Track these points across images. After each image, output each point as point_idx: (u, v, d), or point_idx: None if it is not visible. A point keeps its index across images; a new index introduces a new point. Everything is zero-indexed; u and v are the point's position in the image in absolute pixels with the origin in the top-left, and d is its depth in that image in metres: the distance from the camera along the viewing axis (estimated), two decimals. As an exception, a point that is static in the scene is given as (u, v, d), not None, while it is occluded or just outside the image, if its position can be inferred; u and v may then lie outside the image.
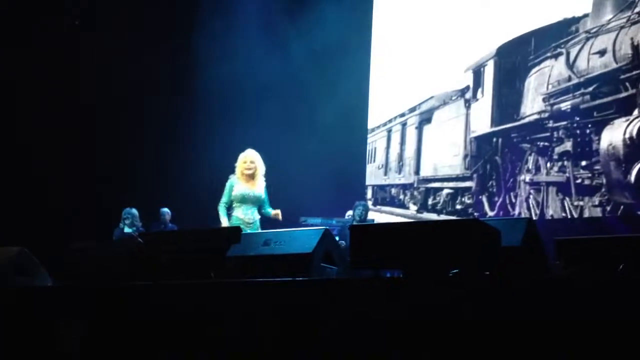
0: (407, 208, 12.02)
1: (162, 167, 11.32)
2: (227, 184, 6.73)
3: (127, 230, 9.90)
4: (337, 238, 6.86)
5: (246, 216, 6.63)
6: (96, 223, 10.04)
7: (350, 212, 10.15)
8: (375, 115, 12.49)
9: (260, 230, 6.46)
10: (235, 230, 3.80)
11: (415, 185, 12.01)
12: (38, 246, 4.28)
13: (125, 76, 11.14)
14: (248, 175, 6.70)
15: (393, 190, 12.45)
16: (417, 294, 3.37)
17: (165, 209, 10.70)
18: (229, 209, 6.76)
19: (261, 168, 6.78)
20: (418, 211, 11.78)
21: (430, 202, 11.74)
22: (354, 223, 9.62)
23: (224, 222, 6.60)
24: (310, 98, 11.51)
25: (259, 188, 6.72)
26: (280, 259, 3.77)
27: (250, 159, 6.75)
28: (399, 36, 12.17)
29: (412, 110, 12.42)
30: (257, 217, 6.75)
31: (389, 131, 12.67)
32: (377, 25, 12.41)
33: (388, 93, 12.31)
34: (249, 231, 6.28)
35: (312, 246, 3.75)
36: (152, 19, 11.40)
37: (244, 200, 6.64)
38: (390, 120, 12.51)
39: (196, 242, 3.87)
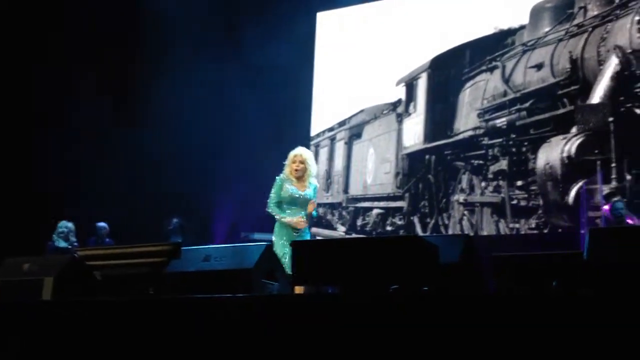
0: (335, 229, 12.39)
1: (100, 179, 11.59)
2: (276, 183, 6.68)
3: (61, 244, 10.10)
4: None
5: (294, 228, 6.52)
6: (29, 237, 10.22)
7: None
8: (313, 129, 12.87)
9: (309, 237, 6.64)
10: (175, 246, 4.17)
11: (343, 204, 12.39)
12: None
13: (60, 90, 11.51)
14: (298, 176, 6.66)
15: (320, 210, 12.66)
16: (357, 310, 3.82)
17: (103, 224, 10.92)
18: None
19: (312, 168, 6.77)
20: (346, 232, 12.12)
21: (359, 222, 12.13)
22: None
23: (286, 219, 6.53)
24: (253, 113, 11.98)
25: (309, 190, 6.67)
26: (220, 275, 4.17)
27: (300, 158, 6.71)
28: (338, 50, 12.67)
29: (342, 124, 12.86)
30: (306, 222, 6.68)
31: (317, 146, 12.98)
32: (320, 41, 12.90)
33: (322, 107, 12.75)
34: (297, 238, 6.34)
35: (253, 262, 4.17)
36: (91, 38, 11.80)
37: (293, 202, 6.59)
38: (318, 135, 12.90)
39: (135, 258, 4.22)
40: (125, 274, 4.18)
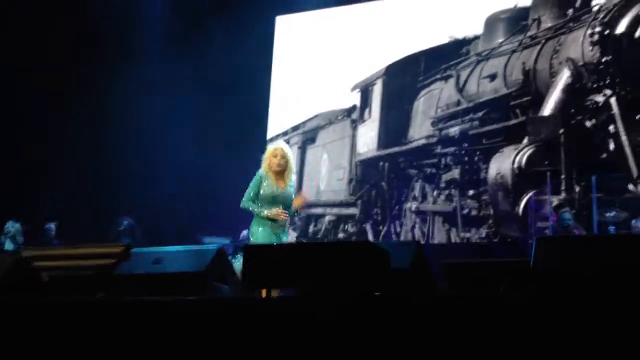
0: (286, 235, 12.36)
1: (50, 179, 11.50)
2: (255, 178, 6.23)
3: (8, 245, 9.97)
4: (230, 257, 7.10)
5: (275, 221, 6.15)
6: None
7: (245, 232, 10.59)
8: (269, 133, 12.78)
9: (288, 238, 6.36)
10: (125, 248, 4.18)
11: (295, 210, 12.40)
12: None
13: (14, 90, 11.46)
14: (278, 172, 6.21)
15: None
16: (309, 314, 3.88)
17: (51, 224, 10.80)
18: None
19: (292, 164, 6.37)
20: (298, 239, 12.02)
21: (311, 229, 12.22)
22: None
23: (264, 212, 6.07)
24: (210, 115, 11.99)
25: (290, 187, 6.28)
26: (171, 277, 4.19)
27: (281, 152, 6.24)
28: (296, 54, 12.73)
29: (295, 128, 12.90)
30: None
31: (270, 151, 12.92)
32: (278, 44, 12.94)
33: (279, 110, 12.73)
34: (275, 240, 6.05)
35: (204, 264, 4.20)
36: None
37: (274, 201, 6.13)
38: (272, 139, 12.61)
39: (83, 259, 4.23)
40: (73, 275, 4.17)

= = = = = = =

Please set down every line of the listing verbatim, excluding its pictures.

> [Task result]
Track these points across images. After each image, output each point as point_idx: (u, v, d), or point_idx: None if it is not visible. A point keeps its index across images; a new index introduces a new point. Everything is zero-indexed; u and v are the point's position in the image in absolute pixels with the origin in the top-left, and d is its depth in that image in metres: the distance from the camera along the viewing axis (estimated), two decimals. As an exception, a point that is static in the scene is given as (u, v, d), not None, while it is occluded or just outside the image, if its position can be inferred; u and v may then lie outside the image.
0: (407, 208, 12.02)
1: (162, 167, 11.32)
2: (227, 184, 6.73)
3: (127, 230, 9.90)
4: (337, 238, 6.86)
5: (246, 216, 6.63)
6: (96, 223, 10.04)
7: (350, 212, 10.15)
8: (375, 115, 12.49)
9: (260, 230, 6.46)
10: (235, 230, 3.80)
11: (415, 185, 12.01)
12: (38, 246, 4.28)
13: (125, 76, 11.14)
14: (248, 175, 6.70)
15: (393, 190, 12.45)
16: (417, 294, 3.37)
17: (165, 209, 10.70)
18: (229, 209, 6.76)
19: (261, 168, 6.78)
20: (418, 211, 11.78)
21: (430, 202, 11.74)
22: (354, 223, 9.62)
23: (224, 222, 6.60)
24: (310, 98, 11.51)
25: (259, 188, 6.72)
26: (280, 259, 3.77)
27: (250, 159, 6.75)
28: (399, 36, 12.17)
29: (412, 110, 12.42)
30: (257, 217, 6.75)
31: (389, 131, 12.67)
32: (377, 25, 12.41)
33: (388, 93, 12.31)
34: (249, 231, 6.28)
35: (312, 246, 3.75)
36: (152, 19, 11.40)
37: (244, 200, 6.64)
38: (390, 120, 12.51)
39: (196, 242, 3.87)
0: (335, 229, 12.39)
1: (100, 179, 11.59)
2: (276, 183, 6.68)
3: (61, 244, 10.10)
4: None
5: (294, 228, 6.52)
6: (29, 237, 10.22)
7: None
8: (313, 129, 12.87)
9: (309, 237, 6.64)
10: (175, 246, 4.17)
11: (343, 204, 12.39)
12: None
13: (60, 90, 11.51)
14: (298, 176, 6.66)
15: (320, 210, 12.66)
16: (357, 310, 3.82)
17: (103, 224, 10.92)
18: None
19: (312, 168, 6.77)
20: (346, 232, 12.12)
21: (359, 222, 12.13)
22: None
23: (286, 219, 6.53)
24: (253, 113, 11.98)
25: (309, 190, 6.67)
26: (220, 275, 4.17)
27: (300, 158, 6.71)
28: (338, 50, 12.67)
29: (342, 124, 12.86)
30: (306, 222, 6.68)
31: (317, 146, 12.98)
32: (320, 41, 12.90)
33: (322, 107, 12.75)
34: (297, 238, 6.34)
35: (253, 262, 4.17)
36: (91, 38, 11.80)
37: (293, 202, 6.59)
38: (318, 135, 12.90)
39: (135, 258, 4.22)
40: (125, 274, 4.18)
0: (286, 235, 12.36)
1: (50, 179, 11.50)
2: (255, 178, 6.23)
3: (8, 245, 9.97)
4: (230, 257, 7.10)
5: (275, 221, 6.15)
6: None
7: (245, 232, 10.59)
8: (269, 133, 12.78)
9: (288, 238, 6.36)
10: (125, 248, 4.18)
11: (295, 210, 12.40)
12: None
13: (14, 90, 11.46)
14: (278, 172, 6.21)
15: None
16: (309, 314, 3.88)
17: (51, 224, 10.80)
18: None
19: (292, 164, 6.37)
20: (298, 239, 12.02)
21: (311, 229, 12.22)
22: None
23: (264, 212, 6.07)
24: (210, 115, 11.99)
25: (290, 187, 6.28)
26: (171, 277, 4.19)
27: (281, 152, 6.24)
28: (296, 54, 12.73)
29: (295, 128, 12.90)
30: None
31: (270, 151, 12.92)
32: (278, 44, 12.94)
33: (279, 110, 12.73)
34: (275, 240, 6.05)
35: (204, 264, 4.20)
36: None
37: (274, 201, 6.13)
38: (272, 139, 12.61)
39: (83, 259, 4.23)
40: (73, 275, 4.17)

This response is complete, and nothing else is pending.